▶ **Task to complete**
Carry on the forum thread below about Stack timing out on casa.fpcomplete.com, starting after its last sentence.

▶ **Page text**
════════════════════
Stack: Timeout when accessing `casa.fpcomplete.com`

Created on 15 Sep 2020 · 48Comments · Source: commercialhaskell/stack

General summary/comments (optional)

The following happens in CI:

HttpExceptionRequest Request {
  host                 = "casa.fpcomplete.com"
  port                 = 443
  secure               = True
  requestHeaders       = []
  path                 = "/v1/pull"
  queryString          = ""
  method               = "POST"
  proxy                = Nothing
  rawBody              = False
  redirectCount        = 10
  responseTimeout      = ResponseTimeoutDefault
  requestVersion       = HTTP/1.1
}
 ConnectionTimeout

Seems to be consistent right now. I guess a few questions about this:

Why is it failing? (rate limiting / down time?)
Is it possible to customize this? If so, we could configure our Nexus proxy to proxy casa.fpcomplete.com and point Stack to the proxy.

On our CentOS CI job, it seems to happen around 72/352. Our Mac job got to 233/357.

Steps to reproduce

N/A

Expected

N/A

Actual

N/A

Stack version

We pin Stack to 2.3.1

Method of installation

We copied the Stack executable from GitHub into S3 and install from there

Source

brandon-leapyear

👀2 👍2

Most helpful comment

The post mortem I can share now is:

A DevOps mistake took down the Kube cluster hosting Casa (initial downtime)
A new version of the cluster included a new version of a network layer, which included a bug that dropped about 0.5% of connections. This did not get picked up by initial testing, since those tests all passed. However, by law of large numbers, it killed basically every CI job (downtime before my temporary server update 4 hours ago)
Separately: there was a bug in Stack 2.3 that treated a Casa downtime as a failure. It was never supposed to do that, and that issue has been fixed. We're testing the new version and intend to release a patched Stack

Mitigation going forward is really focused on the Stack bug. While we want to have Casa as a high availability service, we did not intend to rely on it that way. We try to only rely on services like S3 with strong SLAs for that.

snoyberg on 23 Sep 2020

❤7 👍3

All 48 comments

We're also seeing this issue in our CI, stack version 2.3.3

jcberentsen on 16 Sep 2020

Also seeing this intermittently, about 10 minutes ago was the last time, but CircleCI succeeded before and after that. I have /root/.stack/ and .stack-work cached, so I would have expected the build to proceed fine offline.

ejconlon on 16 Sep 2020

Also getting this on TravisCI, build goes for about up to 10 minutes of installing stack dependencies before this happens, sometimes less (3 minutes). Sometimes it goes through, but in most cases it does not. Stack is 2.3.3.

HttpExceptionRequest Request {
  host                 = "casa.fpcomplete.com"
  port                 = 443
  secure               = True
  requestHeaders       = []
  path                 = "/v1/pull"
  queryString          = ""
  method               = "POST"
  proxy                = Nothing
  rawBody              = False
  redirectCount        = 10
  responseTimeout      = ResponseTimeoutDefault
  requestVersion       = HTTP/1.1
}

 ConnectionTimeout

The command "stack --no-terminal --install-ghc test --only-dependencies" failed and exited with 1 during .
════════════════════
▶ **Dataset content**
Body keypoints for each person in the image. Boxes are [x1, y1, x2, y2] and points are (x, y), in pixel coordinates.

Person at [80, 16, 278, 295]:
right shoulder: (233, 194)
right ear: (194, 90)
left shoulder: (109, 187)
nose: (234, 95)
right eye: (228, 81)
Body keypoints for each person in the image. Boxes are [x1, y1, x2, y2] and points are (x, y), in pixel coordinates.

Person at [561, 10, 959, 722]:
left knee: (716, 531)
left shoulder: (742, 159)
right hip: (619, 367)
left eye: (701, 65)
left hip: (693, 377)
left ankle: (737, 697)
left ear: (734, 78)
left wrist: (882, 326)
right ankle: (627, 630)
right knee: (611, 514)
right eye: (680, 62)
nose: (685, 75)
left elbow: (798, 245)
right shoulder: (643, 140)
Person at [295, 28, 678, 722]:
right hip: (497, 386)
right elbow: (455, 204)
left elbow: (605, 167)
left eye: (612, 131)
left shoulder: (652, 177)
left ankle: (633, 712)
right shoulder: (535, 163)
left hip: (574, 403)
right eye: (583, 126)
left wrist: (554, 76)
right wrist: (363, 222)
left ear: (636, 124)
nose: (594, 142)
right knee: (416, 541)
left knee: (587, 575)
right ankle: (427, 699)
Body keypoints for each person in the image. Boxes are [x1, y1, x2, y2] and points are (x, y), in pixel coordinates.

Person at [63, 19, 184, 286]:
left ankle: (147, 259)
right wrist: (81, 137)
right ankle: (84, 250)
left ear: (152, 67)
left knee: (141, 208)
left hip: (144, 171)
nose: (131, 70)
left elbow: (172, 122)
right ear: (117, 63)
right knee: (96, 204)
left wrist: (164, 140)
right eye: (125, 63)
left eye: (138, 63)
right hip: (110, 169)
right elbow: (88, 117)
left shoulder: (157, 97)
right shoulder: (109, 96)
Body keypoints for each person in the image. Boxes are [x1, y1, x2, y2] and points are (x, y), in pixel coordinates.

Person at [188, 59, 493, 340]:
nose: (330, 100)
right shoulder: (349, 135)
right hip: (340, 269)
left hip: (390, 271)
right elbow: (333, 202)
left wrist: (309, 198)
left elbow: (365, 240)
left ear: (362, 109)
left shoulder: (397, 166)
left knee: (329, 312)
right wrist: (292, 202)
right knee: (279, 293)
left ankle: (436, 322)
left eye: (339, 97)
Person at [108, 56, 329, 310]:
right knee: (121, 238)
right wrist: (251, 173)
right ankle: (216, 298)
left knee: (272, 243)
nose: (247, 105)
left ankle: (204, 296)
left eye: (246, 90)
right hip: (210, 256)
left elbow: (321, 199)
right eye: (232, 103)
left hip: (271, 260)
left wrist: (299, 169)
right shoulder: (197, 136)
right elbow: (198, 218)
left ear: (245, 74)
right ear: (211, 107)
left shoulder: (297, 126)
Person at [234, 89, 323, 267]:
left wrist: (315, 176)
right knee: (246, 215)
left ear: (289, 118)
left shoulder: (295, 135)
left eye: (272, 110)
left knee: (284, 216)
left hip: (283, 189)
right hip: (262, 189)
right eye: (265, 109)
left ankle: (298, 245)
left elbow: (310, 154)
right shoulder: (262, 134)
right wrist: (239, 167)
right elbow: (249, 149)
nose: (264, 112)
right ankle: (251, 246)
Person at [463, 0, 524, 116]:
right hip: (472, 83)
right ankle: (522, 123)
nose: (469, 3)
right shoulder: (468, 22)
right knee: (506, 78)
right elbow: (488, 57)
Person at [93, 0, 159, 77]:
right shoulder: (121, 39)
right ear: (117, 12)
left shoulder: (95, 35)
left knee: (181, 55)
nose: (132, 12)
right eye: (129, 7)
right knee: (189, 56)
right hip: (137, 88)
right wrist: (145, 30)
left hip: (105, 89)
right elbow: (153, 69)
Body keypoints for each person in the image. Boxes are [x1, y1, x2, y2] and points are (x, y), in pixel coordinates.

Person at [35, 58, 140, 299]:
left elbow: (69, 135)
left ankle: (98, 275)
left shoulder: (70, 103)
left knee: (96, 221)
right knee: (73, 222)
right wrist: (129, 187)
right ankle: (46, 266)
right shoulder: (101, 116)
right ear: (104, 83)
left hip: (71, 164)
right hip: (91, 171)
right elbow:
════════════════════
▶ **Exercise response**
Martinsos on 17 Sep 2020

👍1

I still get this randomly. Interestingly it mostly happens on:

Registering library for $some-dependency

I'm curious why stack decides to pull data from a remote source when locally registering a dependency.

OT: I also noticed that during initial dependency resolution stack does lots of N+1 queries to that endpoint. I wounder if they should be batched.

mbj on 21 Sep 2020

I see this also happening on CI of this very repo, I made a tiny PR yesterday and a couple of CI jobs fell with the same error.

Martinsos on 21 Sep 2020

Is there any workaround available?
Sadly it's a total showstopper for me right now.

CarstenKoenig on 21 Sep 2020

Works fine for me now

vsklamm on 21 Sep 2020

👍2

Would it be possible to test out a build from master? It should already have the fix in place. Hopefully we'll get a new release out soon.

snoyberg on 21 Sep 2020

Also: the server outage this morning is resolved for now, so most occurrences of this issue are hopefully addressed for the moment.

snoyberg on 21 Sep 2020

❤6

Now I'm getting errors from get.haskellstack.org?
https://app.circleci.com/pipelines/github/LeapYear/aeson-schemas/233/workflows/756e3e3a-6ee2-4258-bbef-bd11102dae09/jobs/1159
https://app.circleci.com/pipelines/github/LeapYear/aeson-schemas/233/workflows/756e3e3a-6ee2-4258-bbef-bd11102dae09/jobs/1158

brandon-leapyear on 21 Sep 2020

So I'm trying to build the master stack on CI to work around this, but I can't because I keep getting timeouts! If a release is going to take some time, would it be possible to host binaries somewhere? This is a total blocker for us.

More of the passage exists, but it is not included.